Dia membeberkan, publik juga tau selama ini ketua Nasdem yang juga ketua komisi II DPRK dan ketua komisi III DPRK Banda Aceh selama ini hanya bisa membela dan mengapresiasi Pj Walikota, sehingga cenderung mengabaikan fakta objektif yang terjadi. Namun ironisnya ketika ada suara kritis malah hal itu dibungkam, dipelintir dan sebagainya. "Logikanya, ketua komisi III DPRK Banda Aceh Irwansyah pernah mengapresiasi Pj Walikota dalam penegakan syariat islam pasca kejadian kumpul kebo atau pesta ria 11 perempuan di Ulee Lheu hingga dini hari, padahal 11 wanita itu akhirnya dilepaskan begitu saja. Namun, setelah dilepaskan DPRK dari PKS itu malah lupa tugas pengawasannya untuk mempertanyakan penegakan syariat islam terhadap 11 wanita itu, ini fakta lho,"jelasnya.

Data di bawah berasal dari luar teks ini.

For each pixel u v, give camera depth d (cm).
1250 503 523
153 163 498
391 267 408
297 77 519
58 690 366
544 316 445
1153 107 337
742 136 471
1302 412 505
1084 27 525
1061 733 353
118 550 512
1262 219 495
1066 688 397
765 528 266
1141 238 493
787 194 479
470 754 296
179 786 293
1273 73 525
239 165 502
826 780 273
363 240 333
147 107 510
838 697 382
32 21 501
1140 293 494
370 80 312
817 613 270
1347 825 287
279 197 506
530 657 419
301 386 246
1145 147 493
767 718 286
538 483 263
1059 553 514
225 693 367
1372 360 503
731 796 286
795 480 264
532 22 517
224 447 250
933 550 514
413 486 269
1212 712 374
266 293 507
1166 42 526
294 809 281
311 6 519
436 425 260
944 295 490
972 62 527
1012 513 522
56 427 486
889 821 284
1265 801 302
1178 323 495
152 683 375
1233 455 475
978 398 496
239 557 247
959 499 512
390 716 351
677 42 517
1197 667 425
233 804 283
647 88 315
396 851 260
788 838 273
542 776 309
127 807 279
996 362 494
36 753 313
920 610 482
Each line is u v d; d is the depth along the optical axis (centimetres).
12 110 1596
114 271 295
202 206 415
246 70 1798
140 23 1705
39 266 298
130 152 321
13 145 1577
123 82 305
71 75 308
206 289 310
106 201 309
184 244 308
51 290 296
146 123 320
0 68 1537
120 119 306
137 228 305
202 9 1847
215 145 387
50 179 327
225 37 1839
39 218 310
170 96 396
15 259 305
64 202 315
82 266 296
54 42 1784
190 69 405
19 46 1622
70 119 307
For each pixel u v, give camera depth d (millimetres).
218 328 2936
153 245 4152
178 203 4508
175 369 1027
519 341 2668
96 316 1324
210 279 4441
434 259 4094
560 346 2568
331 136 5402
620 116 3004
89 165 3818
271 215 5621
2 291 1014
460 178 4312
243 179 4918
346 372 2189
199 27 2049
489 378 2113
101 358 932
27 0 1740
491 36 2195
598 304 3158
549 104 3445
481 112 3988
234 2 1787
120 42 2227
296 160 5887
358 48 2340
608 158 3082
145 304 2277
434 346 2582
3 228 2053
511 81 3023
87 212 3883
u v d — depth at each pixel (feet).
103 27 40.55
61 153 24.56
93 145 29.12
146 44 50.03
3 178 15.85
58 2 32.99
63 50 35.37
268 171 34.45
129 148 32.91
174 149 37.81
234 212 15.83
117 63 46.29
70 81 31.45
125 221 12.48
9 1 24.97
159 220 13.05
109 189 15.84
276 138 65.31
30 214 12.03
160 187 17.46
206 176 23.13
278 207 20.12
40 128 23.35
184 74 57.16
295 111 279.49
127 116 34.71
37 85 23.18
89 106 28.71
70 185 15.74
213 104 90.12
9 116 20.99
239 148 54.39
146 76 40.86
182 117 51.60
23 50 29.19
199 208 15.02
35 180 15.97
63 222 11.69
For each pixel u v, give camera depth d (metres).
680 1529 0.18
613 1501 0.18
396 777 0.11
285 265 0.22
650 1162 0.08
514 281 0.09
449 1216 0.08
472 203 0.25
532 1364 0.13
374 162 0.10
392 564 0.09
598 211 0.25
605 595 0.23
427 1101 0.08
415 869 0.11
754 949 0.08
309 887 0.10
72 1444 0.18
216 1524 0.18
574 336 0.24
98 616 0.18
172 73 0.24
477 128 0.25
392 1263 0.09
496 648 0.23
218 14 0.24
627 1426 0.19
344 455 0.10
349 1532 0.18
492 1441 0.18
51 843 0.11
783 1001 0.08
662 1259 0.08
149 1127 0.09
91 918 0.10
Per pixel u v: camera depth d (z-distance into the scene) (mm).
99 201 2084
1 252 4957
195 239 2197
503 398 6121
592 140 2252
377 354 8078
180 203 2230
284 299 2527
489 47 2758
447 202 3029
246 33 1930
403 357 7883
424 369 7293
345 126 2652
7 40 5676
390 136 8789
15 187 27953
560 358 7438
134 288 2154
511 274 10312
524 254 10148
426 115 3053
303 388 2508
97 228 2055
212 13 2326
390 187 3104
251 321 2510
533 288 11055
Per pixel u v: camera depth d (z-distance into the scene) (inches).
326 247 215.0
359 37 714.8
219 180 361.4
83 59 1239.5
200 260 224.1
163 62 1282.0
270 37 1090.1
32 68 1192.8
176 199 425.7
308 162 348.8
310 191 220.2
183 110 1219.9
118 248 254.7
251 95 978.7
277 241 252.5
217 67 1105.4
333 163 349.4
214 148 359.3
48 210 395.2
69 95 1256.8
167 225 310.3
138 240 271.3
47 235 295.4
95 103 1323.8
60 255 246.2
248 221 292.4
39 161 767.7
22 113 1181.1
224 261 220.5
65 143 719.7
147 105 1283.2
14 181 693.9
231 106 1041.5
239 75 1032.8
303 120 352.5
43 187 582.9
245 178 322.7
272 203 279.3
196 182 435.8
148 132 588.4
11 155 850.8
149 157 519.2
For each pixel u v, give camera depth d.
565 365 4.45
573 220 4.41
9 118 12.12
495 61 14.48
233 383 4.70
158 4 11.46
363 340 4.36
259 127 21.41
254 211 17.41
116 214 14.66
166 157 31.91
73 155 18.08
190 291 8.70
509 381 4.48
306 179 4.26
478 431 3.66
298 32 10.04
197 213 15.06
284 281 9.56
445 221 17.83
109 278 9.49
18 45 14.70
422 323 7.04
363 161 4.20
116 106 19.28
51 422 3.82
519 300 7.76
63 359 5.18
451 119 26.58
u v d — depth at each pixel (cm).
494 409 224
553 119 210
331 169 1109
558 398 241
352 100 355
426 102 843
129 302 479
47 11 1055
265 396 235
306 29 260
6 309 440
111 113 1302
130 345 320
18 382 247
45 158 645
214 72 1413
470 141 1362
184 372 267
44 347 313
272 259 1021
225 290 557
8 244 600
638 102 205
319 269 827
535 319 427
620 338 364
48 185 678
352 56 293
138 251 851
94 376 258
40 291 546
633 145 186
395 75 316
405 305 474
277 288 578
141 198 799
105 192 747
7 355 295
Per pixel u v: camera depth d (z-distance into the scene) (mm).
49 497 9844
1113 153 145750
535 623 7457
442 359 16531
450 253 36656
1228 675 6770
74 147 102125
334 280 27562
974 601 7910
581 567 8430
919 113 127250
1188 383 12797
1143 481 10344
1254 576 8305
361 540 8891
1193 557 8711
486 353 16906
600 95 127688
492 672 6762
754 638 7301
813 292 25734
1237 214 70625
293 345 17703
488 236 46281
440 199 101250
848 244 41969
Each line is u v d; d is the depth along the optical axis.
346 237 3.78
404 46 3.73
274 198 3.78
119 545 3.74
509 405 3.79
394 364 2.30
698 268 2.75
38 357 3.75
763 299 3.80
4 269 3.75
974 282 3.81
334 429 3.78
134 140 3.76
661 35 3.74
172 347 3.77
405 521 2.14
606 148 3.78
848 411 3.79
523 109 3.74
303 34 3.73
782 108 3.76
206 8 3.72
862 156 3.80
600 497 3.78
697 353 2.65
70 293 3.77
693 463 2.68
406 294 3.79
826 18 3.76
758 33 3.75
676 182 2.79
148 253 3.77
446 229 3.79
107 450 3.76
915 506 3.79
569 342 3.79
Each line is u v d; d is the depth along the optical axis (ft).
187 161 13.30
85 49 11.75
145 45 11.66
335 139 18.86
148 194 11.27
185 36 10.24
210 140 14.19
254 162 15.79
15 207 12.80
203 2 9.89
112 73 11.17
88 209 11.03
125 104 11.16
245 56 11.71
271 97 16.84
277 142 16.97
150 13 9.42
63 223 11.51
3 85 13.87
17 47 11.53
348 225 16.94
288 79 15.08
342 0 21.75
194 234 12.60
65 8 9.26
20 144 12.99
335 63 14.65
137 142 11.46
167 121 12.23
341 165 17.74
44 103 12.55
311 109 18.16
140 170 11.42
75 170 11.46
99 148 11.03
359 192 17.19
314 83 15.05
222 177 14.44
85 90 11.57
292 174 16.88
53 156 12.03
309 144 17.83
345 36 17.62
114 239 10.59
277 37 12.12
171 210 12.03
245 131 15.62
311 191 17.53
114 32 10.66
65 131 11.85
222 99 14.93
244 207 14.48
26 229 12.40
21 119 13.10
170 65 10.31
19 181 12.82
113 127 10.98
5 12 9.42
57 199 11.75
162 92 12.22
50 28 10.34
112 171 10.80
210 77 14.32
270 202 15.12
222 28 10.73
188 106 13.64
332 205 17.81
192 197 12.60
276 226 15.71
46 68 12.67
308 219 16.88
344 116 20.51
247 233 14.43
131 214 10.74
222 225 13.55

- _Pertanyakan Hubungan Khusus Pj Walikota dengan Fraksi Nasdem dan PKS di DPRK?_
KPK juga menilai dari sikap selalu membela dan sibuk mengapresiasi Pj Walikota hingga bahkan cendernung mengkritik dan membungkam suara kritis serta tak berjalannya tupoksi wakil rakyat dari partai tersebut dalam hal pengawasan terhadap Pj Walikita mengisyaratkan adanya hubungan khusus bahkan hubungan spesial para wakil rakyat dari fraksi tersebut dengan Pj Walikota Banda Aceh. "Masyarakat kan perlu tau, ada hubungan khusus apa kedua fraksi di DPRK itu dengan Pj Walikota? Pasalnya Pj Walikota itu ditunjuk mendagri dan sah-sah saja jika diberhentikan oleh Mendagri. Pj Walikota bukan pejabat yang dipilih oleh rakyat dan didukung partai tertentu, jadi kenapa seakan-akan ada dominasi partai tertentu dalam kebijakan Pj Walikota, tentunya jadi pertanyaan apakah memang Pj Walikota memang sosok yang dititip kedua partai ini ke Mendagri, hal ini perlu diperjelas kepada publik," katanya.
Jika bicara hubungan kemitraan legislatif dan eksekutif maka pembelaan hingga pembungkaman kritikan tidak bakal dilakukan sedemikian rupa. Bahkan DPRK dalam hal tupoksinya tentu akan lebih kritis dalam menjalankan fungsi pengawasan."Mungkinkah isu yang menyebutkan bahwa fraksi PKS dan Nasdem di DPRK merupakan tulang punggung kepemimpinan Pj Walikota hingga mendominasi kebijakan-kebijakan sang Pj Walikota benar adanya,"lanjutnya.
Selain itu, menurutnya, sikap netral seorang penjabat kepala daerah merupakan salah satu hal yang diamanahkan mendagri. "Pj Walikota Banda Aceh jangan sampai memiliki hubungan spesial dengan partai tertentu apalagi terkontaminasi dengan kepentingan politik 2024. Kita ingat Pj Walikota Banda Aceh untuk menjaga netralitasnya sebagaimana amanah mendagri," tegasnya.